Ouch on Stockdale...
That said, I doubt we'll see that big a fireball if/when Palin implodes tonight.
But saying she does do well -- does anyone think that will suddenly convince America -- 9 to 10 point in favor of Obama America -- that they're all wrong after all and cause a tide of support to shift to McCain?
After the "season-ending cliff hanger" that is this debate is over tonight, whatever way it ends, what will the last effect be, if any?
For some reason nobody feels bad making of Stockdale, who was a POW for longer than McCain was. Unlike McCain, he continued to display evidence of actually having principles in his later life.
But he was terrible on camera, so I guess all that "hero" stuff only goes so far.
yeah, I watched some of that debate at pbs.org last night and Stockdale was ridiculous. He gave another great line when the moderator suggested he start the discussion on a new topic (because of his lack of participation), I think it was "I'm about all out of ammunition..."
but yeah, I'm hoping Palin will top that. I'm also hoping that the modified debate format that the McCain campaign rallied for doesn't make the debate less incendiary.
Jubilation, probably not at this point a McCain campaign game changer. But, in the Republicans' minds a good performance tonight supports their case that Palin is the bright future of the party in 2012 or 2016.
I do think that this election is still tighter than current polls make it seem. But I am beginning to think that McCain and his campaign took that British columnist's point about "who wants to be the president who inherits this mess?" to heart and they are now trying to lose because their recent campaigning has been lackluster to outright bad.
Or, McCain's dementia has finally settled in.
So Slog, is the "bailout" a good idea or not?
How about some discussion on this.
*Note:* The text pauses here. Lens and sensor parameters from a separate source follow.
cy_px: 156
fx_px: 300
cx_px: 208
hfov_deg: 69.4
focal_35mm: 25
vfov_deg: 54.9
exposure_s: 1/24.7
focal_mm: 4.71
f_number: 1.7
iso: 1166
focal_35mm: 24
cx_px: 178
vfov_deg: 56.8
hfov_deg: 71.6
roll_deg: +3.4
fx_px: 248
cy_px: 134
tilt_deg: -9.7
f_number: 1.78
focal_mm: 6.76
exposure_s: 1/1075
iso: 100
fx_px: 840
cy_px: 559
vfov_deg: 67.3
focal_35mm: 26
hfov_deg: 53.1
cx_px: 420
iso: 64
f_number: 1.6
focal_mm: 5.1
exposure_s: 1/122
Isn't it kind of wieird to see Inslee and Cantwell and a bunch of rigiht wing GOPsters opposing it and Obama/McCain supporting it?
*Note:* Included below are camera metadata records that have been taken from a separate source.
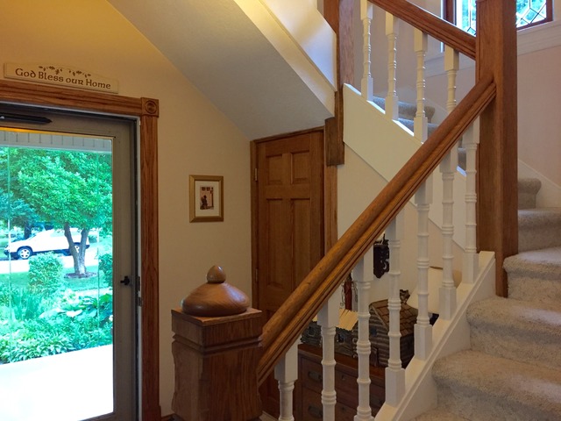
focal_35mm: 29
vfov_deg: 48.2
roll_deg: +0.7
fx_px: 470
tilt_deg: -0.6
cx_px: 280
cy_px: 210
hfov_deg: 61.7
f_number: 2.2
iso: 160
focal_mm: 4.15
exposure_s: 1/30
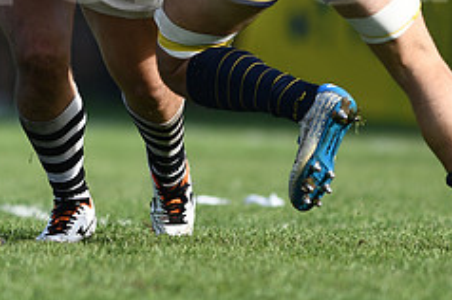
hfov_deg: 1.9
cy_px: -60
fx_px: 13742
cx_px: 53
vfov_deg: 1.3
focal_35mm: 1096
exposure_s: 1/1250
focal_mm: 300
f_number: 2.8
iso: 200
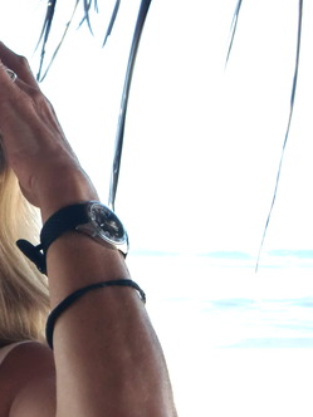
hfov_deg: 10.5
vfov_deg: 14.4
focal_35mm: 137
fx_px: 1652
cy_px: 185
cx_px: -124
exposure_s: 1/320
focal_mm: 11.6
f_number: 4.4
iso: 64
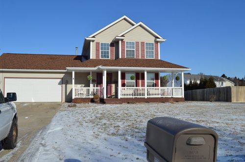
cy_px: 81
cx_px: 122
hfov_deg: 57.3
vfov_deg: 39.9
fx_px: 224
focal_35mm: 33
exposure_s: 1/2000
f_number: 7.1
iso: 280
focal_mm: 22
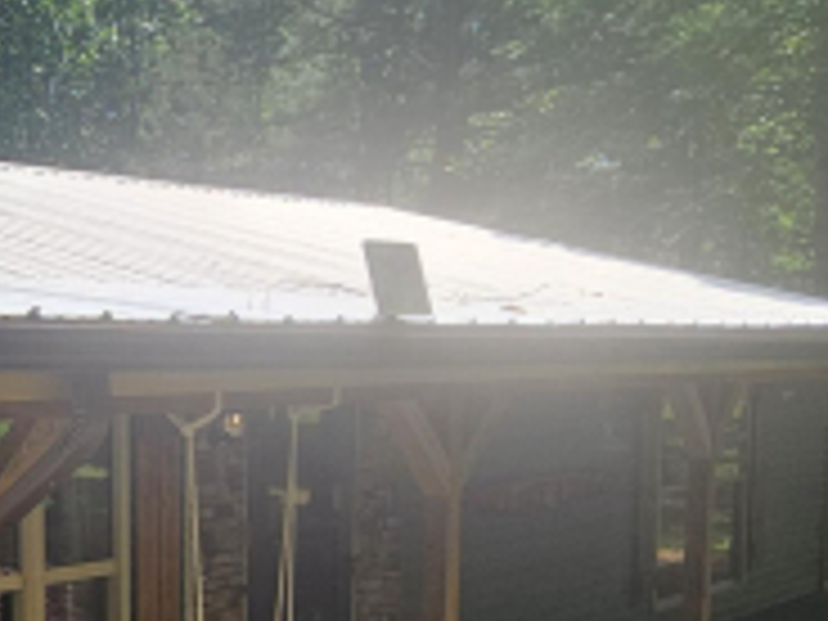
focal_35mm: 47
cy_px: 504
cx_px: -191
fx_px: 1124
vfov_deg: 30.1
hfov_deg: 32.5
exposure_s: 1/922
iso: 50
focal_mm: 2.2
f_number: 2.2
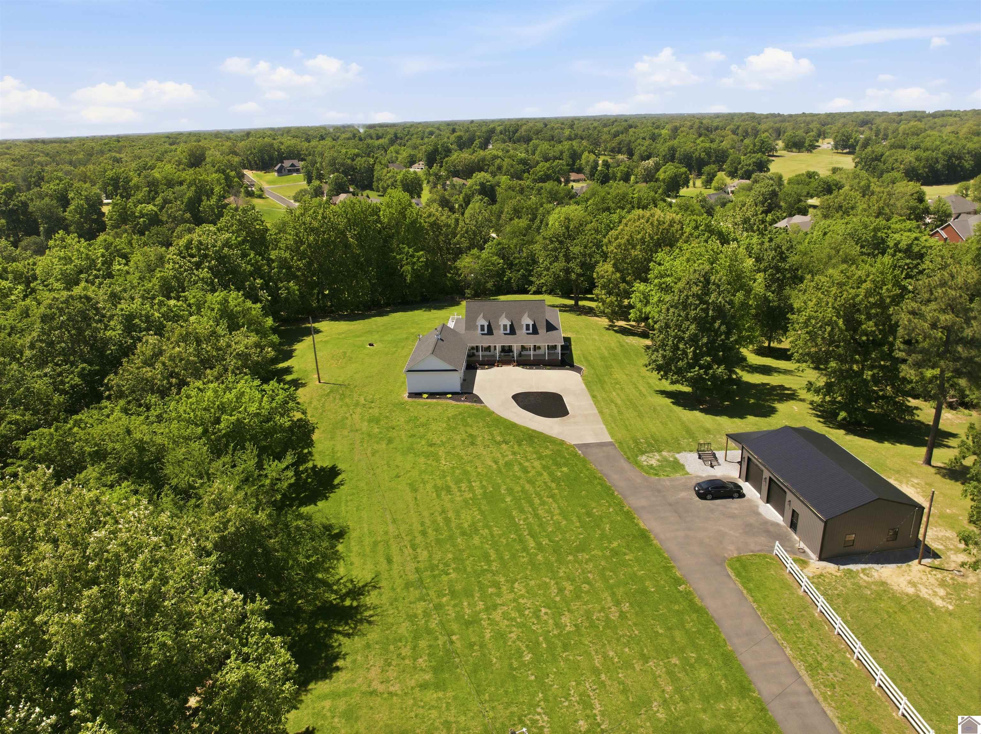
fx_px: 680
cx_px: 490
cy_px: 367
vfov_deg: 56.8
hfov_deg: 71.6
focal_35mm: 24
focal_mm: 12.3
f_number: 2.8
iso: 100
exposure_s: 1/1600
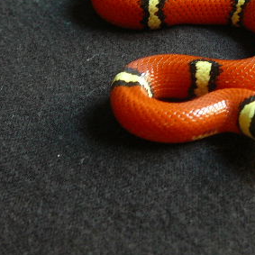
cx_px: 136
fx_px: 583
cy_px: 66
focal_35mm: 70
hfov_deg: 24.7
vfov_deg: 24.4
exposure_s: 1/8
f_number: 2.8
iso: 200
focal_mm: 5.2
I heard Jesse JAckson Jr. and a few of his buddies voted no, but Obama called them and now about 12 of them are going to swith and vote yes due to the relatively minor accretions of things they like. so overnigiht a bailoout for the wealthy (if that's what it is) became palatable to them.
Hm, is that principled?
You can tell similar stories on the right.
This part of the news is way more important that the relative importance shown on Slog.
I doth protest. Methinks just enough.
Great clip. Not only does it feature Dan Quayle AND AS on the same stage, but it also answers the question, "What if John McCain and Sarah Palin had a kid?"
here is my fear: there is so much focus on the economy right now that it is taking focus off of what used to be such a defining difference between mccain and obama: the iraq war.
when it comes to the economy, people are not happy, and are favoring obama. but mccain and obama both agreed to the same bailout -- which makes it look like there isn't much difference. not only that, but people are still rooted in their beliefs about the economy. as wrong as they might be, you have right-wingers blaming minorities and dems for the problem, and suggesting things like lowering the capital gains tax. disconnect!
Elsewhere in that debate, Stockdale said "you can take environmental protection too far. If you purify the pond, the water lilies die". It was a sad performance from a guy who deserves to be remembered better.
Watching those debates -- CSPAN has been showing ALL the veep ones, going back at least as far as Ferraro-Bush I, which is when I tuned in -- one is struck by the lowering of tone since those days. Even Dan Quayle, who at the time was regarded by most people as being barely an idiot, comes off looking pretty sharp compared to Palin; and, you know, Biden's no world-beater in the coherent-statement sweepstakes either, sometimes. But people used to actually carefully outline their positions rather than just chant the sound bites. The Republicans used to call themselves "the party of ideas", but they haven't really had any since about the 1996 election.
@9: All those years of cuts in education have really paid off big time for the party of no ideas. It doesn't seem like a coincidence that the post Reagan era has seen a steady decline in the level of discourse. I stand in awe at the current level of flat-out unintelligibility.
In another ten years I fully expect candidates to communicate in a series of grunts and hand gestures.